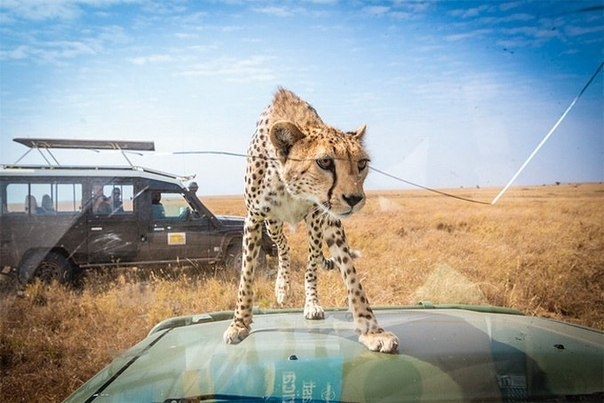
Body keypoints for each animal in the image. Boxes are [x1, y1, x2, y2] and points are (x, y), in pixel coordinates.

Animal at [224, 87, 398, 354]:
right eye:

• **WORK TO BE COMPLETED**:
Without changing a word, retype the data above and omit its pictures.

• **EXPECTED ANSWER**:
Body keypoints for each animal in the image. Boxes are [x1, y1, x2, y2] and points are (x, y), in pixel coordinates.

Animal at [224, 87, 398, 354]:
right eye:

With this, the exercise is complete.